§ **TASK OBJECTIVE**
Convert every line of the records below into a numbered list, skipping blank lines and leaving out the pictures.

::: RECORDS PROVIDED :::

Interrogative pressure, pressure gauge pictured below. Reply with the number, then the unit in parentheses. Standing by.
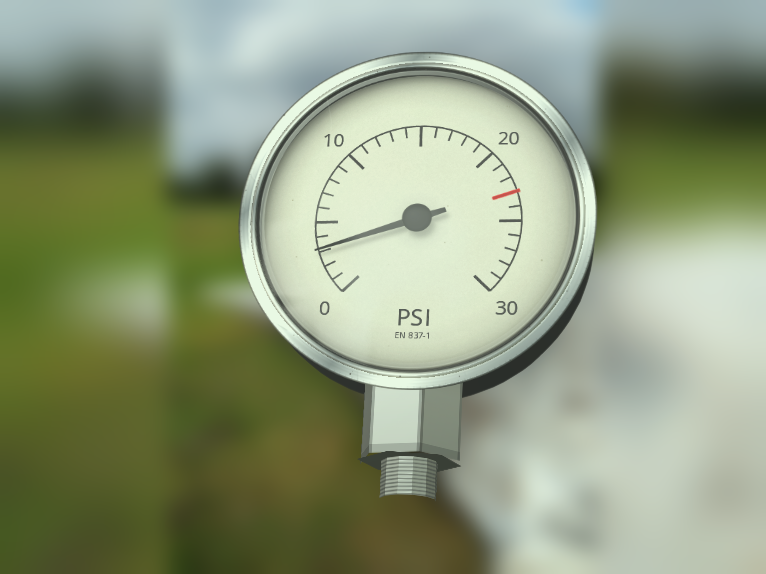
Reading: 3 (psi)
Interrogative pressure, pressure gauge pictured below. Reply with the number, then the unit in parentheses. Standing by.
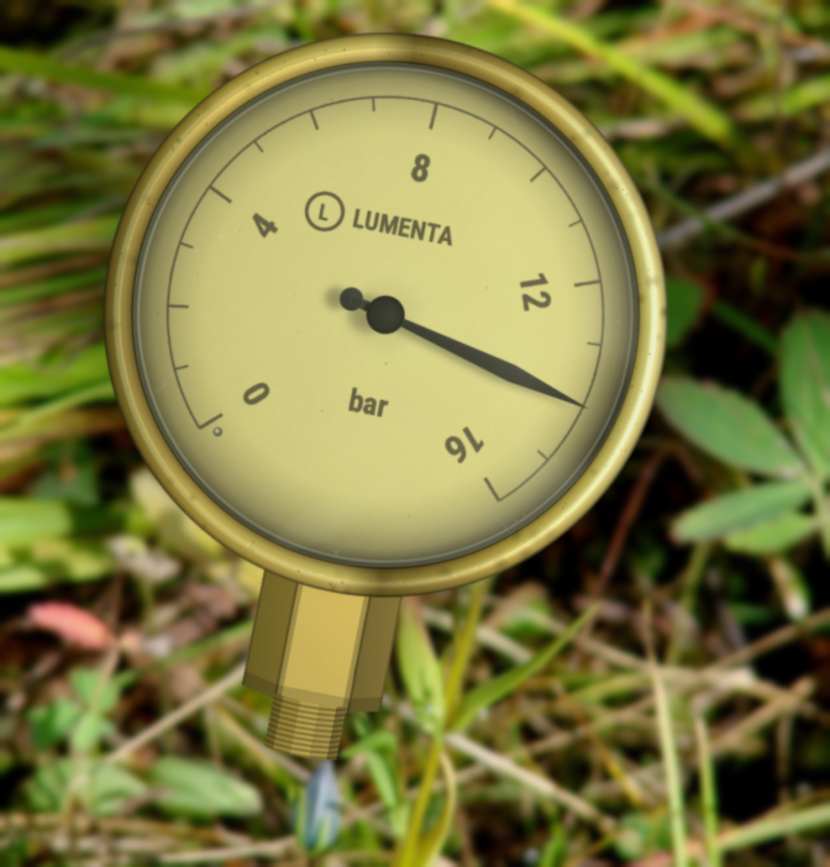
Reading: 14 (bar)
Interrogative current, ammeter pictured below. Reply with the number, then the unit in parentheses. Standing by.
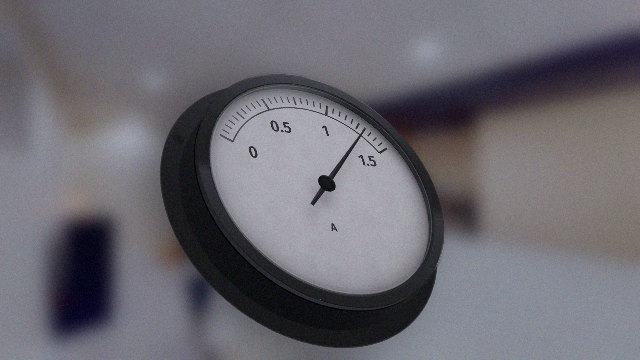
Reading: 1.3 (A)
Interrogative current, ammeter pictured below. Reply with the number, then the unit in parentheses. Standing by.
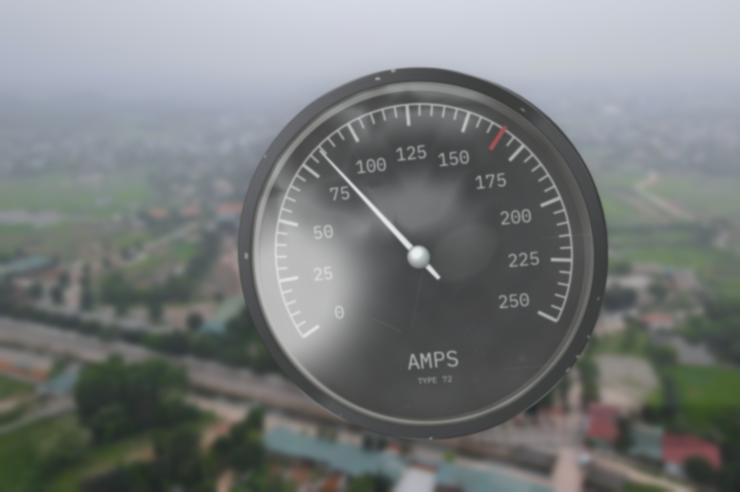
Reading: 85 (A)
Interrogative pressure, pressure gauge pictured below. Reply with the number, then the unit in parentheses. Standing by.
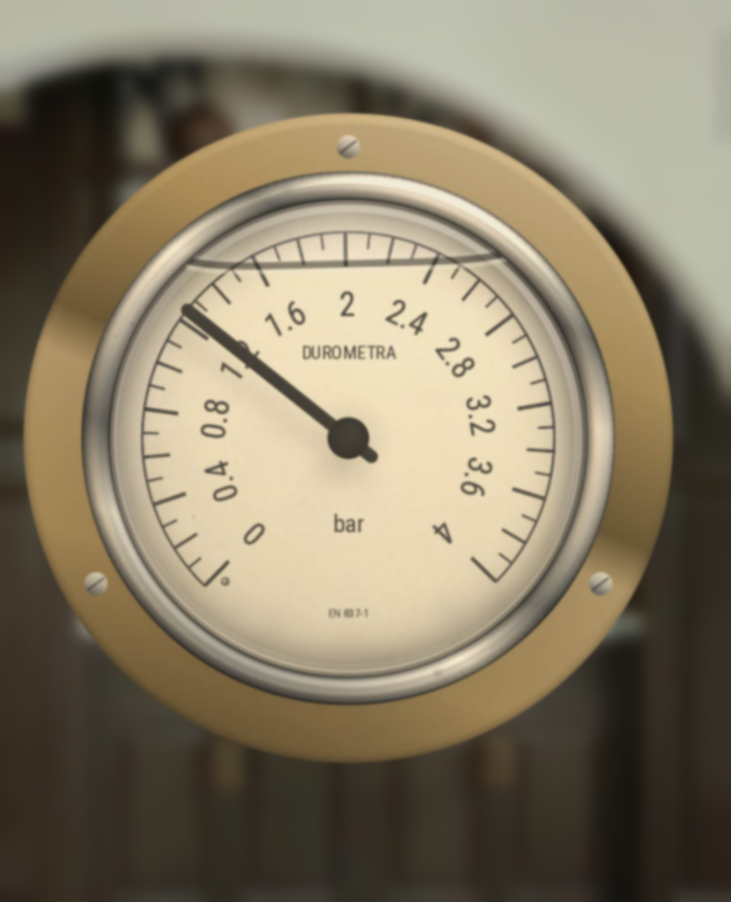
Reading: 1.25 (bar)
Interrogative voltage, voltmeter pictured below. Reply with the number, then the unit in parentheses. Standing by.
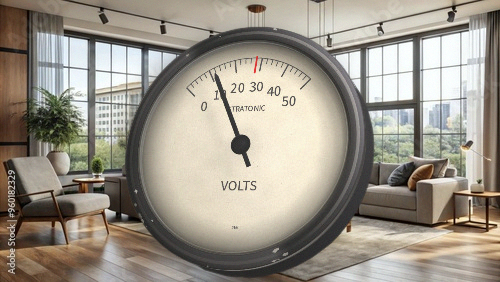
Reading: 12 (V)
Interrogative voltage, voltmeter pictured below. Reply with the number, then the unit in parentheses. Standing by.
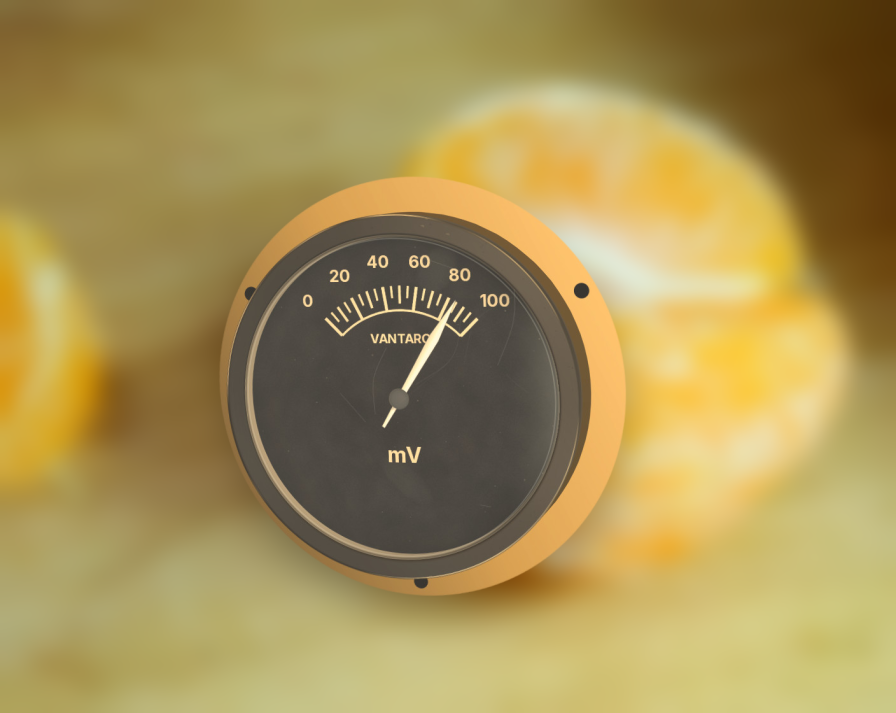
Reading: 85 (mV)
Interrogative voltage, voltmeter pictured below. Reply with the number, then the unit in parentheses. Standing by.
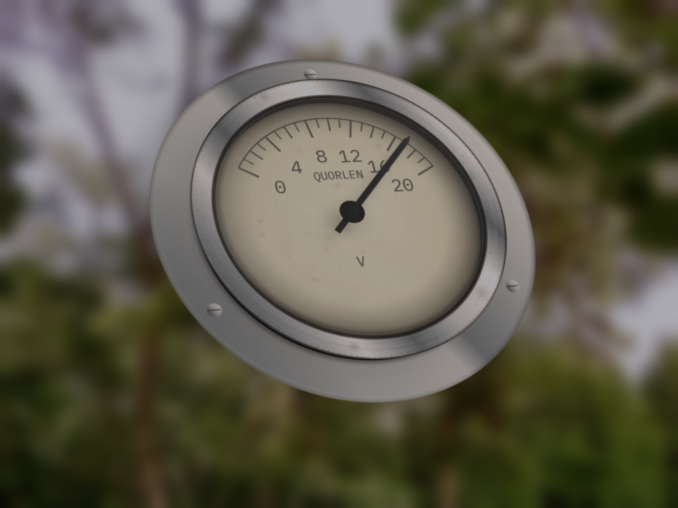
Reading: 17 (V)
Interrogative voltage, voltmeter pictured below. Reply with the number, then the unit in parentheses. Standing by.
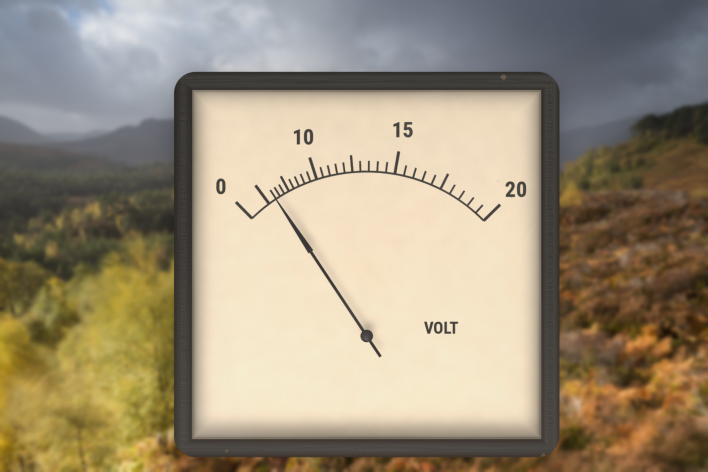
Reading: 6 (V)
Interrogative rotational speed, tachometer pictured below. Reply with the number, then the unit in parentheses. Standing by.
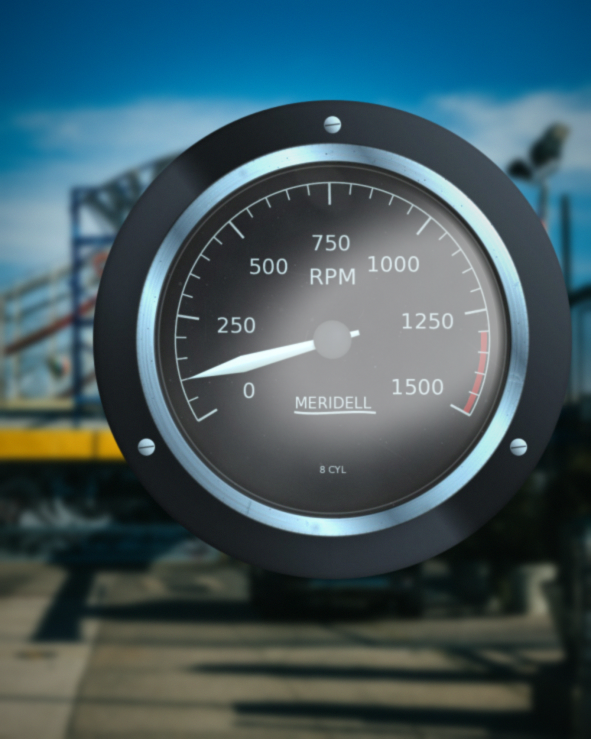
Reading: 100 (rpm)
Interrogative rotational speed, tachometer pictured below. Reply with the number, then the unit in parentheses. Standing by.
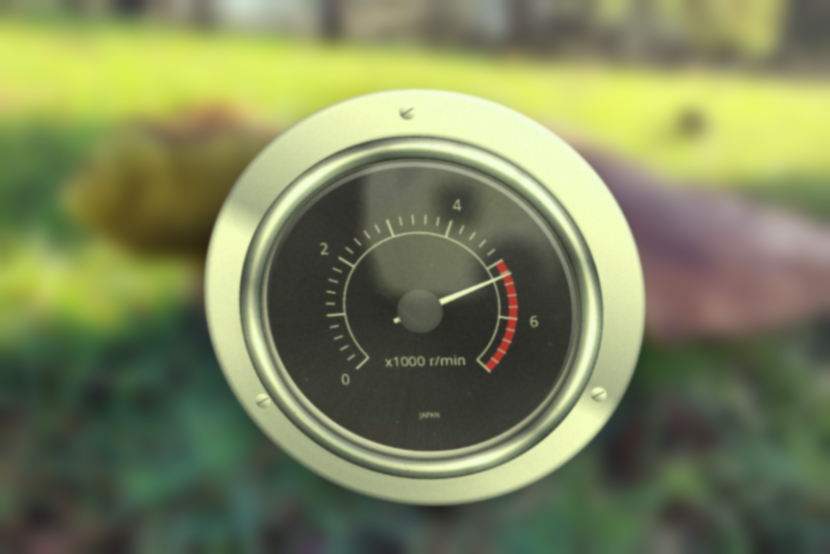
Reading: 5200 (rpm)
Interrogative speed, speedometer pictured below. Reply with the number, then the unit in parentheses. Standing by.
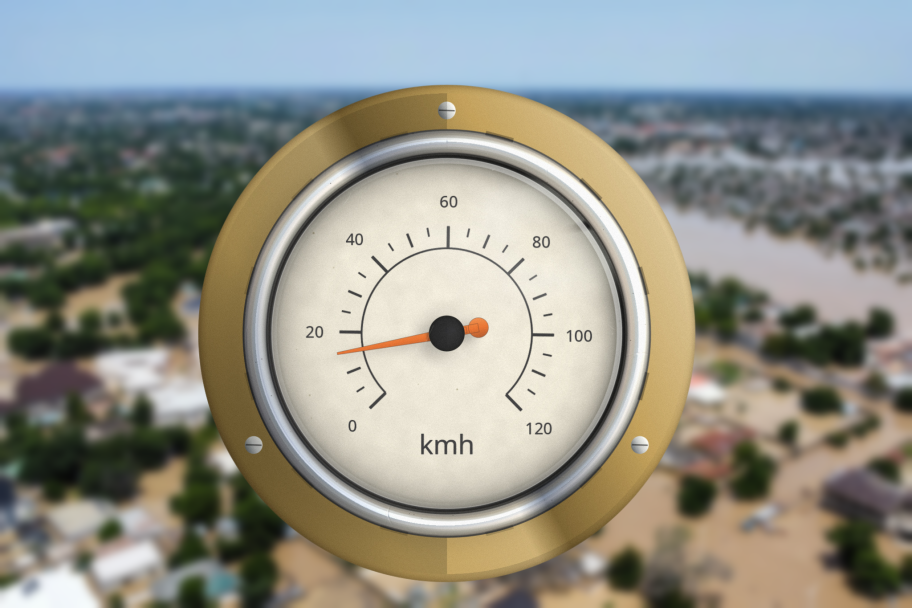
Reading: 15 (km/h)
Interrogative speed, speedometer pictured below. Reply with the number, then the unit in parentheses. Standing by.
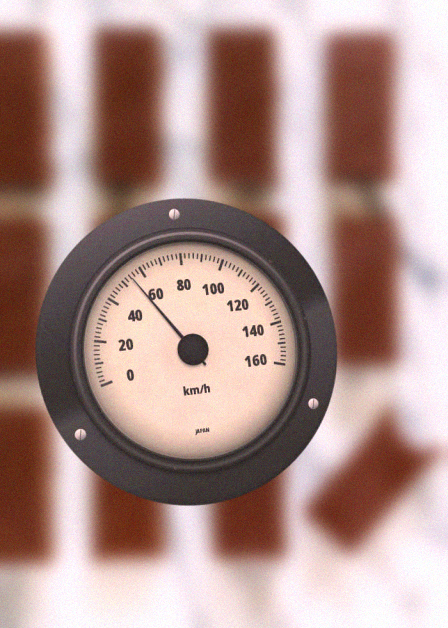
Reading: 54 (km/h)
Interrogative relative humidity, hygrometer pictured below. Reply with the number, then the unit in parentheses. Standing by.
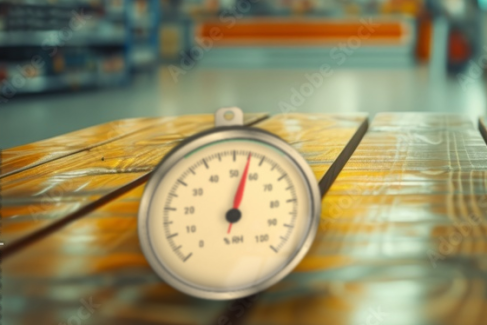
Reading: 55 (%)
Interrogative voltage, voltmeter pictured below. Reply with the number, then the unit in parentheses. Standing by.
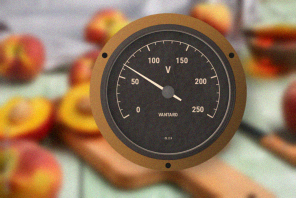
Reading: 65 (V)
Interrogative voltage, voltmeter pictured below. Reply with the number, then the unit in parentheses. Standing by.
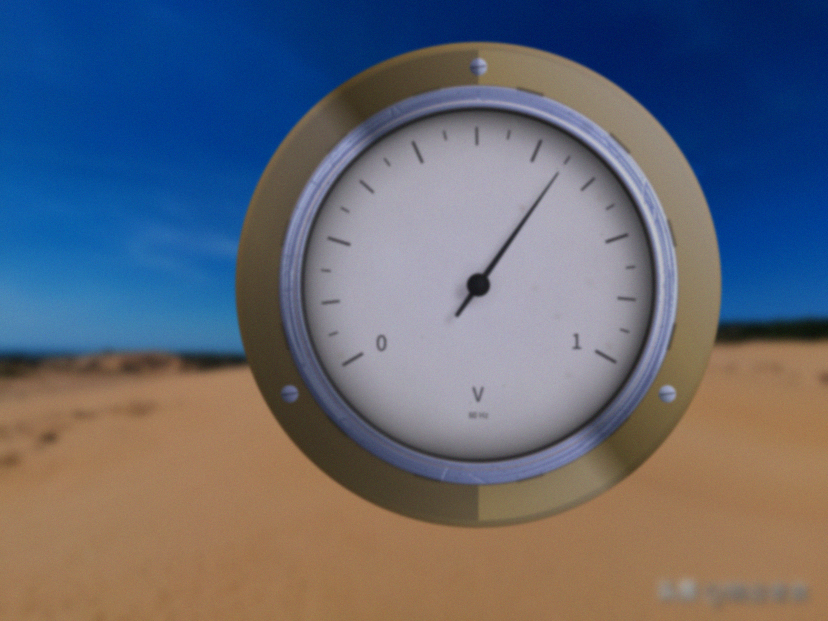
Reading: 0.65 (V)
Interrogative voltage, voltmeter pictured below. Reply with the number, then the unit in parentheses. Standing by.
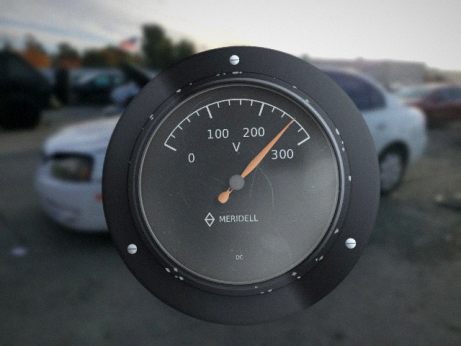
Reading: 260 (V)
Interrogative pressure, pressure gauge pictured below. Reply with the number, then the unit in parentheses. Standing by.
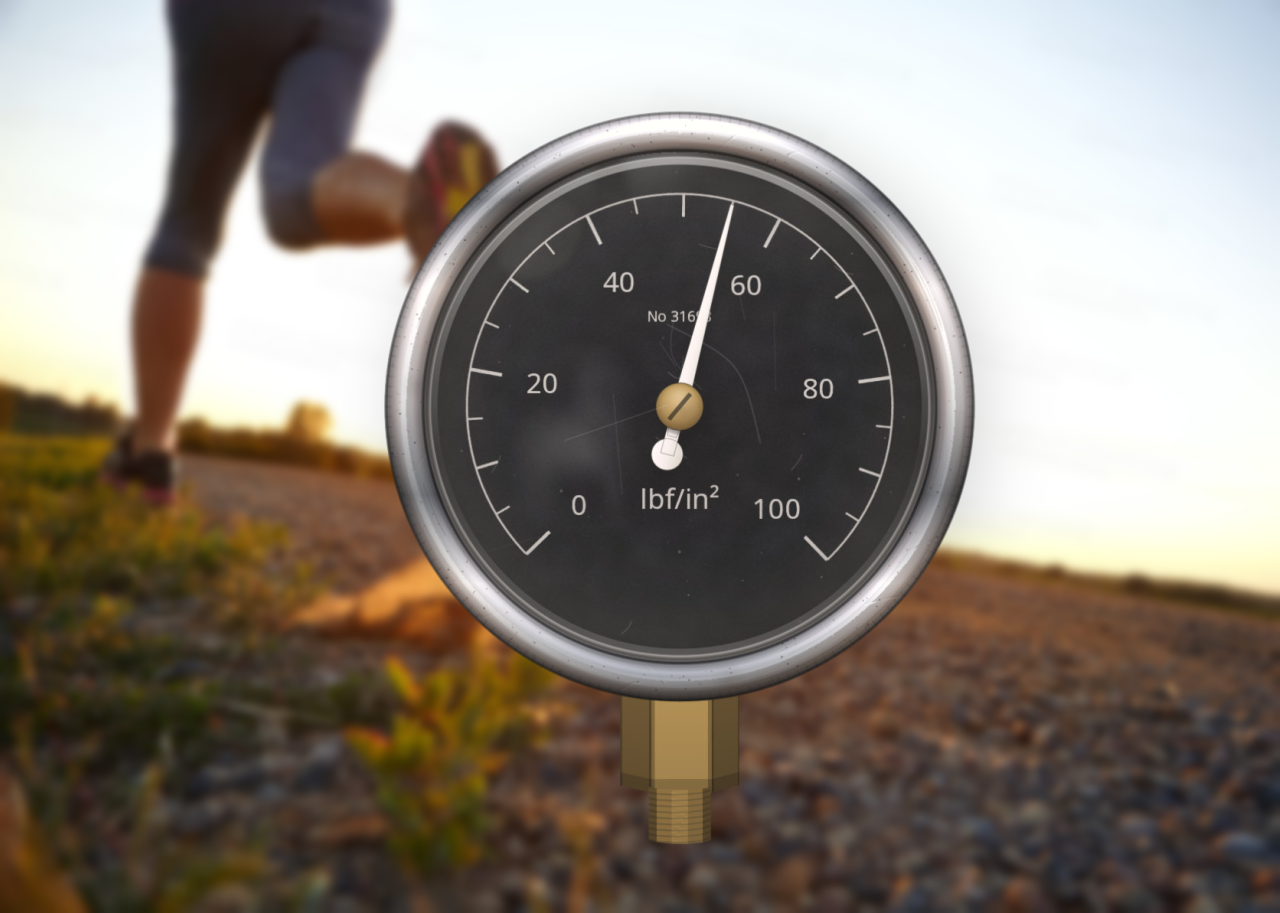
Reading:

:::

§ **SOLUTION**
1. Interrogative pressure, pressure gauge pictured below. Reply with the number, then the unit in parentheses. Standing by.
2. Reading: 3 (psi)
3. Interrogative pressure, pressure gauge pictured below. Reply with the number, then the unit in parentheses. Standing by.
4. Reading: 14 (bar)
5. Interrogative current, ammeter pictured below. Reply with the number, then the unit in parentheses. Standing by.
6. Reading: 1.3 (A)
7. Interrogative current, ammeter pictured below. Reply with the number, then the unit in parentheses. Standing by.
8. Reading: 85 (A)
9. Interrogative pressure, pressure gauge pictured below. Reply with the number, then the unit in parentheses. Standing by.
10. Reading: 1.25 (bar)
11. Interrogative voltage, voltmeter pictured below. Reply with the number, then the unit in parentheses. Standing by.
12. Reading: 12 (V)
13. Interrogative voltage, voltmeter pictured below. Reply with the number, then the unit in parentheses. Standing by.
14. Reading: 85 (mV)
15. Interrogative voltage, voltmeter pictured below. Reply with the number, then the unit in parentheses. Standing by.
16. Reading: 17 (V)
17. Interrogative voltage, voltmeter pictured below. Reply with the number, then the unit in parentheses. Standing by.
18. Reading: 6 (V)
19. Interrogative rotational speed, tachometer pictured below. Reply with the number, then the unit in parentheses. Standing by.
20. Reading: 100 (rpm)
21. Interrogative rotational speed, tachometer pictured below. Reply with the number, then the unit in parentheses. Standing by.
22. Reading: 5200 (rpm)
23. Interrogative speed, speedometer pictured below. Reply with the number, then the unit in parentheses. Standing by.
24. Reading: 15 (km/h)
25. Interrogative speed, speedometer pictured below. Reply with the number, then the unit in parentheses. Standing by.
26. Reading: 54 (km/h)
27. Interrogative relative humidity, hygrometer pictured below. Reply with the number, then the unit in parentheses. Standing by.
28. Reading: 55 (%)
29. Interrogative voltage, voltmeter pictured below. Reply with the number, then the unit in parentheses. Standing by.
30. Reading: 65 (V)
31. Interrogative voltage, voltmeter pictured below. Reply with the number, then the unit in parentheses. Standing by.
32. Reading: 0.65 (V)
33. Interrogative voltage, voltmeter pictured below. Reply with the number, then the unit in parentheses. Standing by.
34. Reading: 260 (V)
35. Interrogative pressure, pressure gauge pictured below. Reply with the number, then the unit in parentheses. Standing by.
36. Reading:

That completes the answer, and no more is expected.